The Rockies and general manager Jeff Bridich have a few intriguing options to fill the void at first base, but they would be wise to stay in-house and transfer the reins to youngster Ryan McMahon.
McMahon, 23, hit .355 in split time between Double-A Hartford and Triple-A Albuquerque last season before making the jump to the big leagues towards the tail end of the season. He batted .158 in 24 plate appearances (19 at-bats) with the Rockies. While in the bigs, McMahon spent most his time observing the functions of the team and learning how to be a major leaguer.
McMahon, a 2013 second-round draft pick, is in a position to assert himself as the everyday first baseman for the playoff-caliber Rockies. Between his performance in the minor leagues and defensive flexibility, McMahon makes the most sense for the Rockies at first base at this point.

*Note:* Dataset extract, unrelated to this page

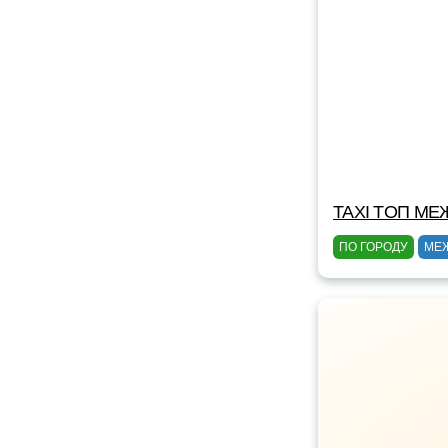
TAXI TOП МЕ
ПО ГОРОДУ
МЕ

First things first, he’s inexpensive. The Rockies have already spent $100-plus million-dollars this offseason and cannot afford to spend big with the impending free agency of Nolan Arenado (2020), Charlie Blackmon (2019), and DJ LeMahieu (2019).
Should the Rockies lose any one of those three, there will be another leadership void to fill. It’s likely Colorado will already be without longtime right fielder and clubhouse leader Carlos Gonzalez, who is expected to move on in free agency. Losing Arenado, Blackmon and/or LeMahieu would continue to erode the leadership corps that has been in place in recent years. McMahon could be a central figure in the next group of players to fill that looming void. McMahon, along with Brendan Rodgers, Riley Pint, and Raimel Tapia, could offer the sustainability Bridich and Co. will need in the years to come. Injecting McMahon now would be in Colorado’s best interest in the big picture.
McMahon, a natural third baseman, is capable of playing multiple infield potions. His versatility, paired with his offensive production, should warrant consideration for a possible utility role. Alexi Amarista — a personal favorite of manager Bud Black who signed a free-agent minor-league contract with Detroit — was not so productive in his first season in Colorado. McMahon’s skill set and affordability make perfect sense for the team to slide him into that role.
With his impressive batting average in the minor leagues last season, McMahon demonstrated his potential to evolve into an impact bat for the Rockies in the near future. On top of a robust .355 average, he also managed to drive in 88 RBI and blast 20 home runs. With as much offense as the Rockies already have, they would be foolish not to install McMahon into the team, especially with what other offerings are available.
Reynolds had a superb 2017 campaign in which he hit .267 with 97 RBI and 30 home runs. He was arguably the biggest bargain in the sport last season at $1.5 million. The odds that he can mimic his production of last year seem unlikely, and he will certainly come at a higher cost. Reynolds hit .284 with 61 RBI and 19 home runs ahead of the All-Star Game last season. Following the midsummer classic his numbers dipped significantly, as he only hit .243 with 36 RBI and 11 home runs in the second half. He was signed to a minor league contract last season and will surely command more than last year. After the offseason spending spree, the Rockies may not be able to afford Reynolds’ new asking price.
The Desmond first base experiment never really got off the ground last season, so it would make sense for Desmond and McMahon to split time at first base to open the season. That would allow Colorado to attempt to revive their so-far failed experiment and start to cement McMahon for the future. Utility infielder Pat Valiaka is another option, but he proved most valuable as a clutch pinch-hitter with power and a valuable asset coming off the bench capable of playing any infield position.
All in all, McMahon makes the most sense for the Rockies at first base for 2018. At 23 years old, he fits the blueprint that Bridich has for winning now and in the future. He’s cost-effective and has the potential to generate just as much offense as some of the other options.
Spring Training is likely where the Rockies will identify their first baseman for the 2018 season and McMahon has an opportunity to rise to the occasion and help drive Colorado into the future.